Bengkulu (Antara) - Petugas Balai Konservasi Sumber Daya Alam Bengkulu melepas puluhan anak penyu yang disebut tukik di pesisir kawasan Taman Wisata Alam Pantai Panjang, Kota Bengkulu.

Inspektur Jenderal Kementerian Lingkungan Hidup dan Kehutanan Iman Hendargo Abu Iswoyo saat melepas puluhan tukik di kawasan itu, Kamis, mengatakan penyu merupakan satwa dilindungi yang wajib dilestarikan.

"Pelepasliaran tukik ini diharapkan berdampak positif bagi pelestarian penyu yang dilindungi Undang-Undang," kata Iman.

Ia mengatakan kelestarian satwa dilindungi tersebut juga bergantung pada pelestarian kawasan pesisir yang menjadi tempat singgah untuk bertelur bagi penyu.

Kawasan TWA Pantai Panjang menurut dia merupakan salah satu lokasi pendaratan penyu untuk bertelur sehingga harus dijaga keberadaannya.

Keterlibatan masyarakat dalam pelestarian kawasan wisata alam itu menurutnya juga menjadi kunci keberlanjutan penyu sebagai satwa yang dilindungi.
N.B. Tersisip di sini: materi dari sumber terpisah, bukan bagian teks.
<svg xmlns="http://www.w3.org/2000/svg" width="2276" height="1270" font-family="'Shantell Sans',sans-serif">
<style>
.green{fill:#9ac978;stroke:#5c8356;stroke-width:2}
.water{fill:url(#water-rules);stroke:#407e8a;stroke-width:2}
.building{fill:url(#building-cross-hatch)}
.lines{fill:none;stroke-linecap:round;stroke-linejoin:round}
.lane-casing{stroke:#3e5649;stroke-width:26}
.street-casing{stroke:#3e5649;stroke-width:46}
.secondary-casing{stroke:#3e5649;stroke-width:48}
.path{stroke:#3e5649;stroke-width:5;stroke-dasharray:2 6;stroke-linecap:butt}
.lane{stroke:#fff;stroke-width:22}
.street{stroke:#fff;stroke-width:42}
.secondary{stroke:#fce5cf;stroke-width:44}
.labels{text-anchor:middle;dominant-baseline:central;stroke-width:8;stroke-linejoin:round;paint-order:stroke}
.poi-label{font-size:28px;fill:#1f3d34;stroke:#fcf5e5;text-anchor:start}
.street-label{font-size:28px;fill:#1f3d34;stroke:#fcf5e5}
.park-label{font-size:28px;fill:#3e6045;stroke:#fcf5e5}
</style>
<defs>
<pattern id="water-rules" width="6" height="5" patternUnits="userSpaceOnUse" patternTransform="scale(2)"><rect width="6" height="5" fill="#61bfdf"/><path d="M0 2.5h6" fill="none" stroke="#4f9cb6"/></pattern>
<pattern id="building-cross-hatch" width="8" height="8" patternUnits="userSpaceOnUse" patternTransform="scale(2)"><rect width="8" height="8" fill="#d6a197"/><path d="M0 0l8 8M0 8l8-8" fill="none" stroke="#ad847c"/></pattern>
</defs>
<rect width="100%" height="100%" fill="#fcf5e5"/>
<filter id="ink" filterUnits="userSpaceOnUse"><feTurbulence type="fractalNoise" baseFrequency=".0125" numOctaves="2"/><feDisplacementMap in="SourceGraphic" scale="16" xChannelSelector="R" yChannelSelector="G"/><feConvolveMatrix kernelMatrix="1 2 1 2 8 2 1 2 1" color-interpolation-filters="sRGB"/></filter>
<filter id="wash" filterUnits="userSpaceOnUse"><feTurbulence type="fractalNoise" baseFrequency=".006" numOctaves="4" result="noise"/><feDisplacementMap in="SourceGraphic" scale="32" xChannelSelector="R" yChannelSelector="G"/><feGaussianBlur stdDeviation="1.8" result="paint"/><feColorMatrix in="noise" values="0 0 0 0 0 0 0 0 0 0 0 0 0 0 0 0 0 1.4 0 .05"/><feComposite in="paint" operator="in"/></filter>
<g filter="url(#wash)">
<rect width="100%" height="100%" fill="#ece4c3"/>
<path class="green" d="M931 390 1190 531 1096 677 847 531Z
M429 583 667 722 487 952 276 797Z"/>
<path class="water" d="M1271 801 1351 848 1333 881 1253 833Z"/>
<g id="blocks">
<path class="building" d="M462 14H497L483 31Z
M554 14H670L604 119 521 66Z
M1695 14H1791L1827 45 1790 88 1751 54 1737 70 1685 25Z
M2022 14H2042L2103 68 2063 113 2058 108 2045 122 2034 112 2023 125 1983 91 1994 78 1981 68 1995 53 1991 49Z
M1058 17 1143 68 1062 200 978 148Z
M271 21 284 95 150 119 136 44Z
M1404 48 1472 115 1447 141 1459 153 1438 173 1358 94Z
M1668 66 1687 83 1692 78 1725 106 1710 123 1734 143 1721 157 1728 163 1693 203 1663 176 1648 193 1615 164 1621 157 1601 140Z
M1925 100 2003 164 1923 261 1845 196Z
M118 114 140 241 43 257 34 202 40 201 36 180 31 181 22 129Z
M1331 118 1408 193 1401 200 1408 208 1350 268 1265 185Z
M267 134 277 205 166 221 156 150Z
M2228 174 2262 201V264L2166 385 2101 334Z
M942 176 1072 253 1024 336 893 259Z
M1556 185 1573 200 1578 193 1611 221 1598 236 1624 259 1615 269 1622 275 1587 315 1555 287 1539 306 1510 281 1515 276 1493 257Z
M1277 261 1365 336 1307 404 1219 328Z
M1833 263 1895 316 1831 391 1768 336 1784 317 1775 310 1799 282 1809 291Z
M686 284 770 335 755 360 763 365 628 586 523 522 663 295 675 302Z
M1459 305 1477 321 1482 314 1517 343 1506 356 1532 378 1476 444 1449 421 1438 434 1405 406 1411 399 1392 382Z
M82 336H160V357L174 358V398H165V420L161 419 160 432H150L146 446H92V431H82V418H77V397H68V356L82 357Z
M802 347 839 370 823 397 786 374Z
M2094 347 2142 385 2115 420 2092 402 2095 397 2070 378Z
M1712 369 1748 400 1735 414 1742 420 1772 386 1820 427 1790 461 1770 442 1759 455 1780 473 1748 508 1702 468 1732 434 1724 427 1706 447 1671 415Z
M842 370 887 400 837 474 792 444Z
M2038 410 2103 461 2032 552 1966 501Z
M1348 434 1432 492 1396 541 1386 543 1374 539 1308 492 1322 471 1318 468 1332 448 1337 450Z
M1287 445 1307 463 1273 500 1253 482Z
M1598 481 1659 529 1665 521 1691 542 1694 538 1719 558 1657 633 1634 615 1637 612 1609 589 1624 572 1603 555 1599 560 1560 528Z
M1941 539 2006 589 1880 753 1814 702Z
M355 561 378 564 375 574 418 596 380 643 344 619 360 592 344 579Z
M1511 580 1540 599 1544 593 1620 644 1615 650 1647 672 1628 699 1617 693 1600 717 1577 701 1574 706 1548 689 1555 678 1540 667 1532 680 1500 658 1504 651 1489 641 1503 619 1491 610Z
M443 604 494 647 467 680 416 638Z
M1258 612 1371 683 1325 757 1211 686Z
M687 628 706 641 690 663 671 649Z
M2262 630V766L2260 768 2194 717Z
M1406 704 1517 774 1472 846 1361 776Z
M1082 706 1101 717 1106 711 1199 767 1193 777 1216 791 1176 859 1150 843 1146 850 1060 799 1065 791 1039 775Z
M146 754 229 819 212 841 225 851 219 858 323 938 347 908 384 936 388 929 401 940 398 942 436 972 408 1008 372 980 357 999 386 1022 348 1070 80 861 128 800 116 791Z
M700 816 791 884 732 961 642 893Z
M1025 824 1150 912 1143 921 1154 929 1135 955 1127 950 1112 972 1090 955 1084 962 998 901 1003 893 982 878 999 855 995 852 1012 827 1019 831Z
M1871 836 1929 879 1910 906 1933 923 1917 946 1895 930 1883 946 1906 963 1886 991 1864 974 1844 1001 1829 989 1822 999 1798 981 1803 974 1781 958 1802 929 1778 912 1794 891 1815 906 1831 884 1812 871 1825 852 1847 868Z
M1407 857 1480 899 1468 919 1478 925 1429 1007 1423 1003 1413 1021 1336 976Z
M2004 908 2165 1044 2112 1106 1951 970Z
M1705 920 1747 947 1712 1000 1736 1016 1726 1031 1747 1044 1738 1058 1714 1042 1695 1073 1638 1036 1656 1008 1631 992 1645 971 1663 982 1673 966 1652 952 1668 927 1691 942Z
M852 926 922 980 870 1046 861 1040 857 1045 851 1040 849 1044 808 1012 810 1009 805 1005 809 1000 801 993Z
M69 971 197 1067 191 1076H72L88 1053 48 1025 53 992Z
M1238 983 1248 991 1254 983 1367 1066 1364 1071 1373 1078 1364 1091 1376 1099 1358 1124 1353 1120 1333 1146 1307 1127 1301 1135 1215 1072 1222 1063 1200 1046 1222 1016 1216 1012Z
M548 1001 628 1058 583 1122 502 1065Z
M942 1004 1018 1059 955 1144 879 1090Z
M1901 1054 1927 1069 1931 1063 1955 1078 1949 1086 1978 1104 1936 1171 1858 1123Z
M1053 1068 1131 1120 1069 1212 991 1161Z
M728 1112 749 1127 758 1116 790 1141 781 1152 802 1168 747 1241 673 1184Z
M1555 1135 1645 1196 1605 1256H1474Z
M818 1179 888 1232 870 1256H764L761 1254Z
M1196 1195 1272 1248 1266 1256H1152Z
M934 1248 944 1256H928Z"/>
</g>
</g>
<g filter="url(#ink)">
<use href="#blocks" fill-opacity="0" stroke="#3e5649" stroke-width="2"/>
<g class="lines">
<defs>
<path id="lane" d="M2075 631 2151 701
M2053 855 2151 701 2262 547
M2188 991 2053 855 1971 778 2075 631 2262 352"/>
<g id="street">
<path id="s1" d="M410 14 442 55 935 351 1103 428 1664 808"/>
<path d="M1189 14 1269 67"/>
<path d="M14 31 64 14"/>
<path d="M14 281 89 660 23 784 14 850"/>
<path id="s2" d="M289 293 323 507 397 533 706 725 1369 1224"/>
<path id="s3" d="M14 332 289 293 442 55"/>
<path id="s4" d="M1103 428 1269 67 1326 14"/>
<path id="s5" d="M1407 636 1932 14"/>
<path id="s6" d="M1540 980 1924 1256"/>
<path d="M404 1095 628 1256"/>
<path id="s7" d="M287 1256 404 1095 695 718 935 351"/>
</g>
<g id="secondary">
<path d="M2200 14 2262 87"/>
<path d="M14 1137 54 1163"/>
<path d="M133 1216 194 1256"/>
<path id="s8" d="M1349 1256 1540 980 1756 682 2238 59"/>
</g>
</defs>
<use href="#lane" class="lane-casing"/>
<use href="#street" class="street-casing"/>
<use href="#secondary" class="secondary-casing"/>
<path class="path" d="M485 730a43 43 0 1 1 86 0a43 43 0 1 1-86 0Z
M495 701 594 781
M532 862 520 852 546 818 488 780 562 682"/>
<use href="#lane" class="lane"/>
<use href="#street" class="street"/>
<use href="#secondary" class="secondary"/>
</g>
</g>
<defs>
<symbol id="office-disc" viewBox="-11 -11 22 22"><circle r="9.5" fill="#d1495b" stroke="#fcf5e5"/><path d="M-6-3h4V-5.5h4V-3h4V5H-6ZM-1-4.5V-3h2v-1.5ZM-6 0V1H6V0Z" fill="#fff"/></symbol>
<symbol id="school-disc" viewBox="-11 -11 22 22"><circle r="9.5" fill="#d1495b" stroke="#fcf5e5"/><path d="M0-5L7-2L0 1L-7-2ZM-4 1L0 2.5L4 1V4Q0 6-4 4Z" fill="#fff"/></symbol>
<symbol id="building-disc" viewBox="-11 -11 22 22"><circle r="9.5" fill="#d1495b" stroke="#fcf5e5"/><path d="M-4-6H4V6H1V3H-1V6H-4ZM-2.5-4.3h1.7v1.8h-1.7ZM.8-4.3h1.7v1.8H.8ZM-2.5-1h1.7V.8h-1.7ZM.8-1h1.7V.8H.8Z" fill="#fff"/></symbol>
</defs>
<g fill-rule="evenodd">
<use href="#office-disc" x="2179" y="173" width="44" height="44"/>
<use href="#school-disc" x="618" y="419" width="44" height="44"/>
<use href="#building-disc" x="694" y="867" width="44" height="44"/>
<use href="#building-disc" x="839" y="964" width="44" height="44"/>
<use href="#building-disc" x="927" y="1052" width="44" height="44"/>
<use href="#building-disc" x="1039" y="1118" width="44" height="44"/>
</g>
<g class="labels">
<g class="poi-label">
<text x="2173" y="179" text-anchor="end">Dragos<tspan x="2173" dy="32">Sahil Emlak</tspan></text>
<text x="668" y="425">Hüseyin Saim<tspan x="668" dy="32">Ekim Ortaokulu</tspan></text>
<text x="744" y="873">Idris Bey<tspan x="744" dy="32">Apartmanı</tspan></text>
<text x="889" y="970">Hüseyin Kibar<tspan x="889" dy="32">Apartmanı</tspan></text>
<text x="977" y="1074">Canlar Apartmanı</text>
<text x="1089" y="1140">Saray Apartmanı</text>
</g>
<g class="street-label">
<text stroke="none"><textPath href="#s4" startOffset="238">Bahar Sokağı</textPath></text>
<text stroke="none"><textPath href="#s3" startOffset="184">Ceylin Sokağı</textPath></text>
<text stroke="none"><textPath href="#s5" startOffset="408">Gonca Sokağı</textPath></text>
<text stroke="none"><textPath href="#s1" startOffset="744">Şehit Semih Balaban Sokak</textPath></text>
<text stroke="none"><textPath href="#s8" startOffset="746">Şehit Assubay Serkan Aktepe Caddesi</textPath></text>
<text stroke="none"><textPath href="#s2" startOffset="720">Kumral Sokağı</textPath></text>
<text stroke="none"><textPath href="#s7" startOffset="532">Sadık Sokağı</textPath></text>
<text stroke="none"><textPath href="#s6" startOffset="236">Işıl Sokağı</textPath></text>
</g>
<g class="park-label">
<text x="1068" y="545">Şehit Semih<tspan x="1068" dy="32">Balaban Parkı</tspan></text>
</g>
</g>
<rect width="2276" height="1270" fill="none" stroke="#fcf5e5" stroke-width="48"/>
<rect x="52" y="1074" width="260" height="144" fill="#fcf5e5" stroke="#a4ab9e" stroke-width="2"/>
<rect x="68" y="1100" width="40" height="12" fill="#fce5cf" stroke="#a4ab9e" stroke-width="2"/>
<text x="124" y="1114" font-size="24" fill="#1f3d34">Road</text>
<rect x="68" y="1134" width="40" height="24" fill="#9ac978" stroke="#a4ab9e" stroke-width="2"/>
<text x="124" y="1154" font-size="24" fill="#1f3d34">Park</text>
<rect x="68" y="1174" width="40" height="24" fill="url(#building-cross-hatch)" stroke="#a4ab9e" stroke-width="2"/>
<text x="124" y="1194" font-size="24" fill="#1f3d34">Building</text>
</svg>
"Jangan mengambil telur penyu dan jangan merusak daratan tempat bertelur karena penyu biasanya selalu kembali ke tempat pendaratannya," ucapnya.

Kepala BKSDA Bengkulu, Abu Bakar mengatakan selain melepas sebanyak 35 ekor anak penyu di perairan itu, pihaknya juga menghijaukan TWA Pantai Panjang dengan pohon cemara.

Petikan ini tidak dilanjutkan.